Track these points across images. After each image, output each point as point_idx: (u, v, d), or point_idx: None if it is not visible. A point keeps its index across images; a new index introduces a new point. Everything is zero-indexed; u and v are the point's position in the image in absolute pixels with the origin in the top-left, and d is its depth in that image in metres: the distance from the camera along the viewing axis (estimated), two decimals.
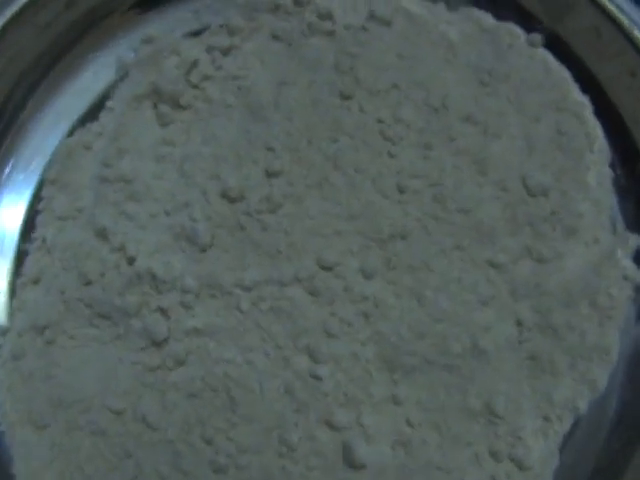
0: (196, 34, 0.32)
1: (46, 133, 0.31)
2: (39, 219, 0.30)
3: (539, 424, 0.26)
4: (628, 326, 0.28)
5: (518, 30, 0.30)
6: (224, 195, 0.28)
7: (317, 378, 0.26)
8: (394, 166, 0.28)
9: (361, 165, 0.28)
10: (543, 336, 0.27)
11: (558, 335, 0.27)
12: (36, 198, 0.30)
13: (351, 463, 0.25)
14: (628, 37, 0.29)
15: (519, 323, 0.27)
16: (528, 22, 0.31)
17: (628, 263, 0.28)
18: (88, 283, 0.28)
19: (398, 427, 0.26)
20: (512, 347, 0.27)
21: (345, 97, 0.29)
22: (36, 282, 0.29)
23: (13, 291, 0.29)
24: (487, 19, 0.31)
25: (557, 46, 0.30)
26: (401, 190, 0.27)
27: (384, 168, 0.28)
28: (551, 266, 0.27)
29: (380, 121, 0.28)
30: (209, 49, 0.31)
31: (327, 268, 0.27)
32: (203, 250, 0.27)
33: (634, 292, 0.28)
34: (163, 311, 0.27)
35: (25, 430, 0.27)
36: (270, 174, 0.28)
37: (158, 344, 0.27)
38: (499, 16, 0.31)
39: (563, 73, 0.30)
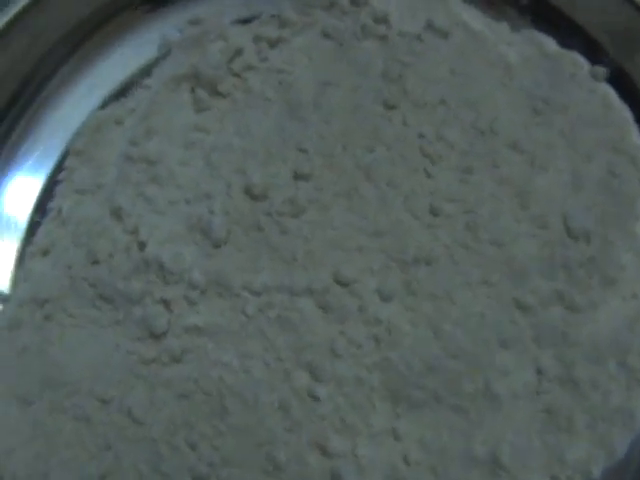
0: (245, 22, 0.31)
1: (76, 104, 0.30)
2: (58, 189, 0.29)
3: None
4: None
5: (582, 60, 0.28)
6: (247, 191, 0.27)
7: (315, 398, 0.24)
8: (429, 186, 0.26)
9: (395, 180, 0.26)
10: (563, 390, 0.25)
11: (579, 391, 0.25)
12: (58, 168, 0.30)
13: None
14: None
15: (539, 372, 0.25)
16: (593, 53, 0.29)
17: None
18: (95, 262, 0.27)
19: (393, 462, 0.24)
20: (528, 396, 0.25)
21: (389, 107, 0.27)
22: (45, 253, 0.28)
23: (21, 260, 0.29)
24: (550, 44, 0.29)
25: (621, 82, 0.28)
26: (433, 212, 0.26)
27: (418, 186, 0.26)
28: (582, 316, 0.25)
29: (422, 136, 0.27)
30: (256, 39, 0.30)
31: (343, 284, 0.25)
32: (217, 246, 0.26)
33: None
34: (166, 303, 0.26)
35: (9, 404, 0.26)
36: (298, 176, 0.27)
37: (156, 337, 0.25)
38: (563, 43, 0.29)
39: (624, 112, 0.28)
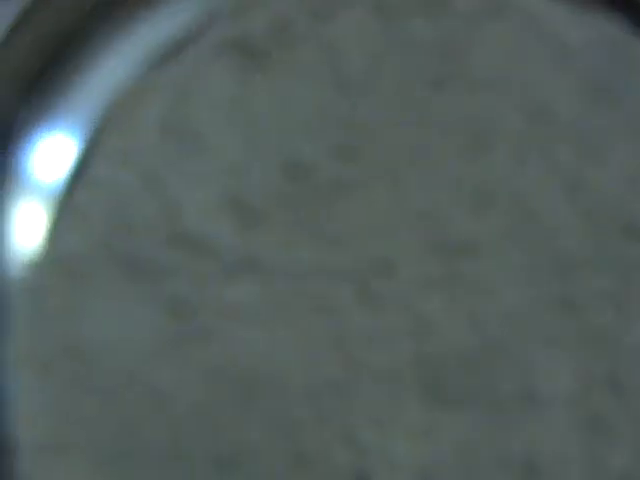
0: None
1: (115, 69, 0.30)
2: (93, 156, 0.29)
3: None
4: None
5: None
6: (287, 168, 0.26)
7: (346, 390, 0.23)
8: (477, 171, 0.25)
9: (441, 163, 0.25)
10: (608, 395, 0.24)
11: (625, 398, 0.23)
12: (94, 134, 0.29)
13: None
14: None
15: (583, 375, 0.24)
16: None
17: None
18: (128, 233, 0.26)
19: (425, 461, 0.23)
20: (570, 400, 0.24)
21: (439, 86, 0.26)
22: (76, 221, 0.28)
23: (51, 226, 0.28)
24: (615, 29, 0.27)
25: None
26: (480, 200, 0.24)
27: (465, 171, 0.25)
28: (633, 319, 0.24)
29: (472, 119, 0.26)
30: (305, 10, 0.29)
31: (382, 270, 0.24)
32: (252, 223, 0.25)
33: None
34: (197, 280, 0.25)
35: (29, 370, 0.26)
36: (341, 154, 0.25)
37: (185, 314, 0.25)
38: (632, 29, 0.27)
39: None
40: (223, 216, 0.26)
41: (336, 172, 0.25)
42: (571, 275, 0.24)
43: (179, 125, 0.27)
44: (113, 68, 0.30)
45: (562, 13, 0.27)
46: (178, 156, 0.27)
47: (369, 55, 0.27)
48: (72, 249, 0.27)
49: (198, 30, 0.30)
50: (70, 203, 0.28)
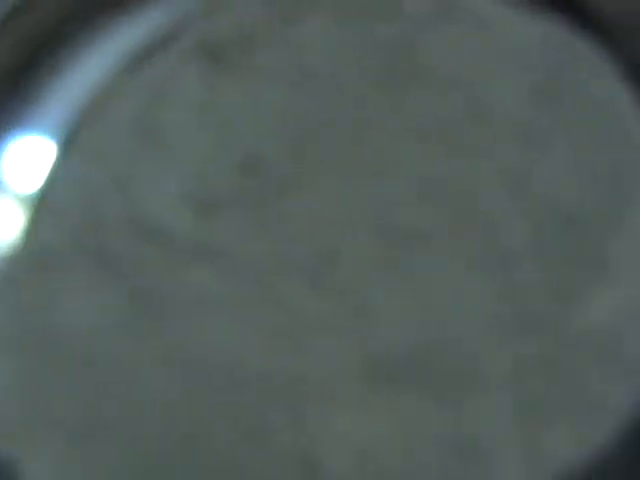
0: None
1: (89, 69, 0.31)
2: (65, 153, 0.30)
3: (520, 470, 0.25)
4: None
5: (595, 47, 0.28)
6: (245, 165, 0.27)
7: (296, 374, 0.25)
8: (422, 163, 0.26)
9: (390, 156, 0.26)
10: (545, 378, 0.25)
11: (561, 381, 0.25)
12: (68, 133, 0.30)
13: (310, 465, 0.24)
14: None
15: (521, 360, 0.25)
16: (609, 42, 0.28)
17: None
18: (97, 227, 0.27)
19: (369, 441, 0.25)
20: (509, 383, 0.25)
21: (390, 86, 0.27)
22: (47, 216, 0.29)
23: (24, 221, 0.29)
24: (564, 30, 0.28)
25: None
26: (426, 191, 0.26)
27: (414, 167, 0.26)
28: (570, 305, 0.25)
29: (421, 117, 0.27)
30: (273, 16, 0.30)
31: (331, 259, 0.25)
32: (212, 216, 0.27)
33: None
34: (158, 270, 0.26)
35: (7, 356, 0.27)
36: (295, 152, 0.27)
37: (146, 302, 0.26)
38: (578, 30, 0.28)
39: (633, 101, 0.27)
40: (184, 210, 0.27)
41: (289, 168, 0.26)
42: (511, 264, 0.25)
43: (150, 126, 0.28)
44: (87, 71, 0.31)
45: (509, 15, 0.29)
46: (147, 155, 0.28)
47: (329, 58, 0.29)
48: (46, 244, 0.28)
49: (170, 35, 0.31)
50: (45, 201, 0.29)
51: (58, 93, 0.31)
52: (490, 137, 0.27)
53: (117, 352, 0.26)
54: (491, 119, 0.27)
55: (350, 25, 0.29)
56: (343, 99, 0.27)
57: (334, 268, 0.25)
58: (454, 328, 0.25)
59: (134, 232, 0.27)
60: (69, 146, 0.30)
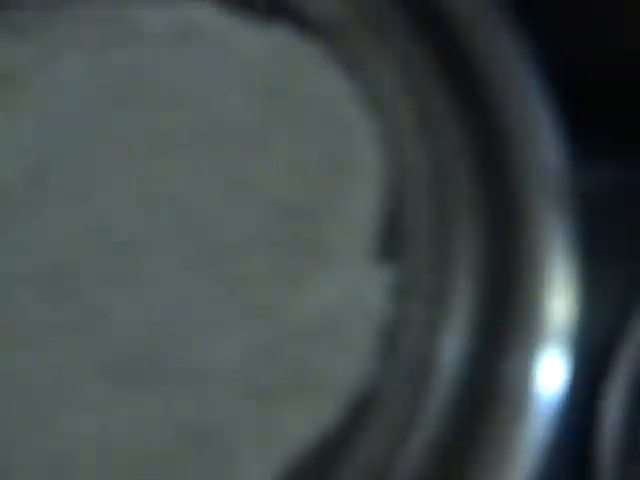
0: None
1: None
2: None
3: (255, 452, 0.26)
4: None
5: (313, 49, 0.30)
6: None
7: (36, 381, 0.26)
8: (152, 179, 0.28)
9: (120, 174, 0.28)
10: (269, 366, 0.26)
11: (286, 366, 0.26)
12: None
13: (58, 464, 0.25)
14: None
15: (246, 349, 0.26)
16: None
17: (378, 298, 0.26)
18: None
19: (108, 438, 0.26)
20: (236, 372, 0.26)
21: (122, 106, 0.29)
22: None
23: None
24: (291, 39, 0.30)
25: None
26: (146, 200, 0.27)
27: (143, 179, 0.28)
28: (291, 291, 0.26)
29: (149, 133, 0.28)
30: (31, 57, 0.31)
31: (59, 271, 0.27)
32: None
33: (379, 329, 0.26)
34: None
35: None
36: (34, 177, 0.28)
37: None
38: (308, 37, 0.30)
39: (346, 89, 0.29)
40: None
41: (29, 192, 0.28)
42: (234, 259, 0.27)
43: None
44: None
45: (241, 29, 0.30)
46: None
47: (77, 92, 0.30)
48: None
49: None
50: None
51: None
52: (217, 148, 0.28)
53: None
54: (219, 130, 0.28)
55: (98, 54, 0.31)
56: (89, 123, 0.29)
57: (65, 280, 0.27)
58: (184, 326, 0.26)
59: None
60: None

______________________________

Exercise details:
Exact repeats of the lines from the first one in the data through the line containing "0: (196, 34, 0.32)" make up the answer. Pictures do not.

Solution below:
Track these points across images. After each image, output each point as point_idx: (u, v, d), or point_idx: None if it is not visible. A point keeps its index across images; a new index introduces a new point. Everything is zero-indexed; u and v are the point's position in the image in absolute pixels with the origin in the top-left, and d is its depth in that image in metres: the distance from the camera along the viewing axis (estimated), two decimals.
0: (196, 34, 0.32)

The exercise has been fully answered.